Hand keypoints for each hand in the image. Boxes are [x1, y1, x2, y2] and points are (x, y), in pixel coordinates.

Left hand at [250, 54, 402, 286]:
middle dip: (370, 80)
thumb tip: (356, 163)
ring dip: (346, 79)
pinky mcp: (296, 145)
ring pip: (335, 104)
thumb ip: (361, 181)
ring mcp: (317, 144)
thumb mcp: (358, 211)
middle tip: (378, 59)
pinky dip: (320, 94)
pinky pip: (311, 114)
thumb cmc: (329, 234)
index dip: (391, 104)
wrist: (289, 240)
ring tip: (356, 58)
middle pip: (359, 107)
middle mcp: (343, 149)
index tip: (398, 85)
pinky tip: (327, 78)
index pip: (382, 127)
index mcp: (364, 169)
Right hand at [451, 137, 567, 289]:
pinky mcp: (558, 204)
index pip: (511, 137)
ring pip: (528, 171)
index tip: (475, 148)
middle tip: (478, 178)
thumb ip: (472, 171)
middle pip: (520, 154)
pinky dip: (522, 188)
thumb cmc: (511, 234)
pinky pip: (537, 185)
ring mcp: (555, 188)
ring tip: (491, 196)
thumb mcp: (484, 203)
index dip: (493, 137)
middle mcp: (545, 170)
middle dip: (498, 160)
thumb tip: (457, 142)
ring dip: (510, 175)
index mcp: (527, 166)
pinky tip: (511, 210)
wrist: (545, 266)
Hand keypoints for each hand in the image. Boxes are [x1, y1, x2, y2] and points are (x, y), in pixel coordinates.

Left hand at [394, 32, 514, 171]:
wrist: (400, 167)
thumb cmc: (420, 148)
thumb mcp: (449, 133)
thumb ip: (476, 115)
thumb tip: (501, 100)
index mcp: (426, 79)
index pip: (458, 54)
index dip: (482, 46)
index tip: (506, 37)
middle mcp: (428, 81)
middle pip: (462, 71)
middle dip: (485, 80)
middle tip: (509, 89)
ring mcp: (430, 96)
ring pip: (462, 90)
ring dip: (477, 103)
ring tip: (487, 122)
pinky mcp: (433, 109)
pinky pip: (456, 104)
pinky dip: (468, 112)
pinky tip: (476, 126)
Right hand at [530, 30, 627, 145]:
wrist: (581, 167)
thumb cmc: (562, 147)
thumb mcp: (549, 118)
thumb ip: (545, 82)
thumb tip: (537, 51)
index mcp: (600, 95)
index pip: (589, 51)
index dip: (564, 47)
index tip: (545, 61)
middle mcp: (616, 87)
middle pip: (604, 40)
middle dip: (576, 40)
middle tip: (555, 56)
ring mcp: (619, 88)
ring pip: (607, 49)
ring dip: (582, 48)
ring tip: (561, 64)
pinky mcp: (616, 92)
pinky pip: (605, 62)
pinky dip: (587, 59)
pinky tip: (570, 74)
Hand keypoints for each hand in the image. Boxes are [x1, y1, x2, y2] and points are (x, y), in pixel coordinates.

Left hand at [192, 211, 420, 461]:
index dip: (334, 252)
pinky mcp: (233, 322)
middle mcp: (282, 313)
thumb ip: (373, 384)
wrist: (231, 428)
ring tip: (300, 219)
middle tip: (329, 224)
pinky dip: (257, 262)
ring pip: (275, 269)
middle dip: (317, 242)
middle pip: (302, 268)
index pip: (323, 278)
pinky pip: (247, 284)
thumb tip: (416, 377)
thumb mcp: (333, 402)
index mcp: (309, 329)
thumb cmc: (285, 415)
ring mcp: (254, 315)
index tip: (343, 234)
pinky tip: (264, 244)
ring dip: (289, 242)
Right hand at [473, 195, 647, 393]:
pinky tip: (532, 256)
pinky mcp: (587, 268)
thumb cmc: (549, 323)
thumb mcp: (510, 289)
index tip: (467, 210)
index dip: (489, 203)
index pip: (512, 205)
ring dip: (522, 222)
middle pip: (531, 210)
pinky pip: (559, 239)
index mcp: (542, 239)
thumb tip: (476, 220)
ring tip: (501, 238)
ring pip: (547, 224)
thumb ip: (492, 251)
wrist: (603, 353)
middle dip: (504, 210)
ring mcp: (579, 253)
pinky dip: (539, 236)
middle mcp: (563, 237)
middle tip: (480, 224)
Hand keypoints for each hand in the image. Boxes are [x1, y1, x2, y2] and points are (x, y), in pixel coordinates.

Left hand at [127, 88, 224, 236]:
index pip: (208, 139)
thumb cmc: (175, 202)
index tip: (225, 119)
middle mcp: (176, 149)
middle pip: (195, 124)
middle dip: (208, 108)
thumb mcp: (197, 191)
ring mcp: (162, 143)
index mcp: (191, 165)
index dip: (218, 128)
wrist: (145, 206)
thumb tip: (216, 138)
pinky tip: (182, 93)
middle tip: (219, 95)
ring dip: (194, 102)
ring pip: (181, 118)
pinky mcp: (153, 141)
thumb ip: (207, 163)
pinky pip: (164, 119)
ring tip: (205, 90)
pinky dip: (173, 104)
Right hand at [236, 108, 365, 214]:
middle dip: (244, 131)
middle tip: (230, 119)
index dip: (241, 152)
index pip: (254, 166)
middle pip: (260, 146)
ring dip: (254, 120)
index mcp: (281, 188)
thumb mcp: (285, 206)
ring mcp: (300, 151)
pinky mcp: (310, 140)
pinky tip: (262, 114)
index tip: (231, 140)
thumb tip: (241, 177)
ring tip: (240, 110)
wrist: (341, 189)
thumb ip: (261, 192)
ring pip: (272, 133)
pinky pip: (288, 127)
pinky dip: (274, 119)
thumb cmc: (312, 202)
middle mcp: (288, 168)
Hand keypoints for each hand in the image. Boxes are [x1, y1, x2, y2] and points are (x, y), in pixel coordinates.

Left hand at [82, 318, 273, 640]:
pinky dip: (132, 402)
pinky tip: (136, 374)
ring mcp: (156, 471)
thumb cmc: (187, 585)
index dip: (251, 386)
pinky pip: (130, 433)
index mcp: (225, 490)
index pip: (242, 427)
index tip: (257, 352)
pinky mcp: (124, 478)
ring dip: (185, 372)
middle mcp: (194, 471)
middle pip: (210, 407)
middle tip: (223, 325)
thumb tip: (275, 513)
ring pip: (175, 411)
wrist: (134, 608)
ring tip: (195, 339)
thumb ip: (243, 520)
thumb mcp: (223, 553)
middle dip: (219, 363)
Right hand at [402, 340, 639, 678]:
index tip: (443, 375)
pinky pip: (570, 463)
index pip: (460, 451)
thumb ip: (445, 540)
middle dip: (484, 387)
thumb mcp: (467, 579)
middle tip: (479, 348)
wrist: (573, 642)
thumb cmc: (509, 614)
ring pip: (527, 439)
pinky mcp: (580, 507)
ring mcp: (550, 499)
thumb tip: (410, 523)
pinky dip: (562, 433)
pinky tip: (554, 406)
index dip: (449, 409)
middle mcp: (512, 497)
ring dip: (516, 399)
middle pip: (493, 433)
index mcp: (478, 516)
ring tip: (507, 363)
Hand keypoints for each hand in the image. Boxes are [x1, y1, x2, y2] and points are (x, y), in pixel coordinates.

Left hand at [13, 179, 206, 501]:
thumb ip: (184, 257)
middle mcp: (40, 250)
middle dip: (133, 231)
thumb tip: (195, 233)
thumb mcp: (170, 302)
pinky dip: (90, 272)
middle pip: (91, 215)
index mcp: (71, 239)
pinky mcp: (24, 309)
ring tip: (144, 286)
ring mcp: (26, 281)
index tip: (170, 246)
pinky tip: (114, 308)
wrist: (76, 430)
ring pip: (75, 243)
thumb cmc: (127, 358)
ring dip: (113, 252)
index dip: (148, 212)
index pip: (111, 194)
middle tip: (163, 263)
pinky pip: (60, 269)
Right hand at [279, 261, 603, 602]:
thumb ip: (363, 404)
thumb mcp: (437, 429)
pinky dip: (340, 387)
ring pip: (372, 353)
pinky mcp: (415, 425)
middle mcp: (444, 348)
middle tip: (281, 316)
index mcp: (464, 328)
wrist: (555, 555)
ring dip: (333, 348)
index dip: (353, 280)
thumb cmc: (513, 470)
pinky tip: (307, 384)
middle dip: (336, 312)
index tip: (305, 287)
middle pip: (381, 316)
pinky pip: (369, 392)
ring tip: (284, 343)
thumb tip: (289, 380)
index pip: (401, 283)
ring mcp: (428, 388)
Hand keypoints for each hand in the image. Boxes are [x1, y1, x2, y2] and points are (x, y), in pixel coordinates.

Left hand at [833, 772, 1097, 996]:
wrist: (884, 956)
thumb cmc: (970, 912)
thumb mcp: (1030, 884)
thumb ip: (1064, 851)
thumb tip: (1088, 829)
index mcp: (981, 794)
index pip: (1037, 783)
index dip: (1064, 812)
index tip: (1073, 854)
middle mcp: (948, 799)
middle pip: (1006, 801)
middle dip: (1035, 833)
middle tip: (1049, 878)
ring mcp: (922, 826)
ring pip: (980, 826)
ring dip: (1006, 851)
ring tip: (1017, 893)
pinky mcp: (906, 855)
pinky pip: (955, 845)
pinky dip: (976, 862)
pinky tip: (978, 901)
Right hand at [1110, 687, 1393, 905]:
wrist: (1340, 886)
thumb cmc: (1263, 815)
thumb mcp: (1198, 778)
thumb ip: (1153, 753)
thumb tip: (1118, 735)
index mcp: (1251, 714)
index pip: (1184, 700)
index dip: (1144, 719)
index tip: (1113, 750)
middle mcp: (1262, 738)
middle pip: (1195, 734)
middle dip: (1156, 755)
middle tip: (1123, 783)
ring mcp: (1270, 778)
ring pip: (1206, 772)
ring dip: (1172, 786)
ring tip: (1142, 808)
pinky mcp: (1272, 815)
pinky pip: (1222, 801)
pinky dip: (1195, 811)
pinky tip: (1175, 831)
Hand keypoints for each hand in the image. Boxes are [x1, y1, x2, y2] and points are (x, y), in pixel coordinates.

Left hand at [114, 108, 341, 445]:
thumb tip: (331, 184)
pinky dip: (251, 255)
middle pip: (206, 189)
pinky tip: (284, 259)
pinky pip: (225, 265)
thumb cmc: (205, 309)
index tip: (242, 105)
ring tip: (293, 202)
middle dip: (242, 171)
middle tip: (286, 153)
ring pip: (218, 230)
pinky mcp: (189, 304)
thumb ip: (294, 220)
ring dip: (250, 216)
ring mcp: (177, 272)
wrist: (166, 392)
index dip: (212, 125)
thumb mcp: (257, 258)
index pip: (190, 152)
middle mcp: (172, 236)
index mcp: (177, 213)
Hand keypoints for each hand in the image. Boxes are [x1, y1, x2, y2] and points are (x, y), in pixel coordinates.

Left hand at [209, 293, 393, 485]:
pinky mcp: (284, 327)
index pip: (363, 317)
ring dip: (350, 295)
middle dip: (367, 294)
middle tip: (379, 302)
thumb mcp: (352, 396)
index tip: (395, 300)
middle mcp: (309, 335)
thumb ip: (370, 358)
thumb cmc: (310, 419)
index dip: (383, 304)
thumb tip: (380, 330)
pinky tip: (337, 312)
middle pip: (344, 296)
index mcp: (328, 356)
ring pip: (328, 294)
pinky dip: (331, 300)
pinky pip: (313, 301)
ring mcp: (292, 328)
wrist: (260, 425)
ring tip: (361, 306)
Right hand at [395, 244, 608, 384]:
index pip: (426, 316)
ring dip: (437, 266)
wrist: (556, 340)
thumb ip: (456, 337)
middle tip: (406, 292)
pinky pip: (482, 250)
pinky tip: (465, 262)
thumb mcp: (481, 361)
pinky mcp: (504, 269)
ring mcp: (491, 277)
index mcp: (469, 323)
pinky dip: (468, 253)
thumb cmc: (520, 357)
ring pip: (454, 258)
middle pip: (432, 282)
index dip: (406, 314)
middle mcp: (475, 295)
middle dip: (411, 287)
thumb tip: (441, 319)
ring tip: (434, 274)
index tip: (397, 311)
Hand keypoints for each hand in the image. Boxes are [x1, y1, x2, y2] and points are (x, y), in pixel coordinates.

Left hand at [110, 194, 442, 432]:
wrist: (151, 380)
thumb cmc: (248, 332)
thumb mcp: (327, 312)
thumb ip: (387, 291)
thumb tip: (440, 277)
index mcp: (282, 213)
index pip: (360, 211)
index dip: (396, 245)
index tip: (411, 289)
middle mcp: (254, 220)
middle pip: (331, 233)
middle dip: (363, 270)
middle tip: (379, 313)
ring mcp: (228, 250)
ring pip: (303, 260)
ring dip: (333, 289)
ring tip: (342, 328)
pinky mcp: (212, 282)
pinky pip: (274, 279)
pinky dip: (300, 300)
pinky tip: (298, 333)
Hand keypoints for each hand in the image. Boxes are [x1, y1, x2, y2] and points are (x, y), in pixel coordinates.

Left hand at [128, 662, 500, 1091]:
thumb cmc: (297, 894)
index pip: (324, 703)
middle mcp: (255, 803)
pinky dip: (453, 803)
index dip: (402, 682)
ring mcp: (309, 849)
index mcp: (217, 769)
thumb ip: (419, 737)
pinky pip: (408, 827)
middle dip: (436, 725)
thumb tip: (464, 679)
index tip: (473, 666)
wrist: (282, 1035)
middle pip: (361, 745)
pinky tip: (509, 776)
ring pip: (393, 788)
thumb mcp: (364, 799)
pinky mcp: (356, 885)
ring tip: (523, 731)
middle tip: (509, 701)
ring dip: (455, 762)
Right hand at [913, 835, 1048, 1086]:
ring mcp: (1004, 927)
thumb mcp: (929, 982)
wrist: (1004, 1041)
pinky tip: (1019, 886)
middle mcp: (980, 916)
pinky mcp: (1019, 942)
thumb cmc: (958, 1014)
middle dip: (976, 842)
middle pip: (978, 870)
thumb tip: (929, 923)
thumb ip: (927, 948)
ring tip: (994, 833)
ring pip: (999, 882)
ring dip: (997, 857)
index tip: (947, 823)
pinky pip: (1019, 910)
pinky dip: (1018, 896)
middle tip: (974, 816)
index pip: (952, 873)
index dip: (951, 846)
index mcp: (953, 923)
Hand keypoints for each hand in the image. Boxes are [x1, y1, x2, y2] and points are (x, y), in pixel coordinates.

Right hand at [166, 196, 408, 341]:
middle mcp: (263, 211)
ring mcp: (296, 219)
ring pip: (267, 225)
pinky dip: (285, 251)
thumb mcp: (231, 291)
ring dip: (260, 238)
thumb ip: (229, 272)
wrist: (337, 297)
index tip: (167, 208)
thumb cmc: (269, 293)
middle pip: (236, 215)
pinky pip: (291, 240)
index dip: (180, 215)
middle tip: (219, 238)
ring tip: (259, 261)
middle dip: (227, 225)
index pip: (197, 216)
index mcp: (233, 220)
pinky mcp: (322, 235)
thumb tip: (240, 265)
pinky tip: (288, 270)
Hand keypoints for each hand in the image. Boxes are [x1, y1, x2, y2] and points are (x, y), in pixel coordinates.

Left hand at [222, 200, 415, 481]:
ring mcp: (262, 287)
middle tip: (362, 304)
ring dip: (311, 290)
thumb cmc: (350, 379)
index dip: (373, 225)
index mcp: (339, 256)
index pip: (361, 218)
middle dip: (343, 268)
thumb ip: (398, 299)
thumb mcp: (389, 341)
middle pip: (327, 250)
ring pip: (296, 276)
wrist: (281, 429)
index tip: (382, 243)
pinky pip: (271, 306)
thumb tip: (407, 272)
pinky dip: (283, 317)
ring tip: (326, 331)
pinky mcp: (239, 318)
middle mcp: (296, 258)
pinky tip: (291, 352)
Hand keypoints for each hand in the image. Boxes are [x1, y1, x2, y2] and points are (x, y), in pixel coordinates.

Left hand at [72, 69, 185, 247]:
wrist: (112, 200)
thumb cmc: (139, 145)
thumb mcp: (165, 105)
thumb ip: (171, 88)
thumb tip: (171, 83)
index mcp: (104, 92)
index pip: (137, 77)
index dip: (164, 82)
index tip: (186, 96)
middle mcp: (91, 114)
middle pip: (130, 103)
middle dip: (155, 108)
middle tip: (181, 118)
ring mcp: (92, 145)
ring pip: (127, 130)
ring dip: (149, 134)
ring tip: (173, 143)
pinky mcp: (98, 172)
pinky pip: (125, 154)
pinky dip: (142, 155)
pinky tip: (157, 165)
***
• **What the exercise asks**
Word for word, restate the lines of the data above that fall between the line holding "thumb ip: (1153, 753)" and the line holding "pinky mcp: (1272, 815)", inclusive, and no other lines.

• **Reply**
thumb ip: (1153, 753)
thumb tip: (1118, 735)
index mcp: (1251, 714)
index pip: (1184, 700)
index dip: (1144, 719)
index tip: (1113, 750)
middle mcp: (1262, 738)
middle pip: (1195, 734)
middle dip: (1156, 755)
middle tip: (1123, 783)
ring mcp: (1270, 778)
ring pip: (1206, 772)
ring dip: (1172, 786)
ring tip: (1142, 808)
pinky mcp: (1272, 815)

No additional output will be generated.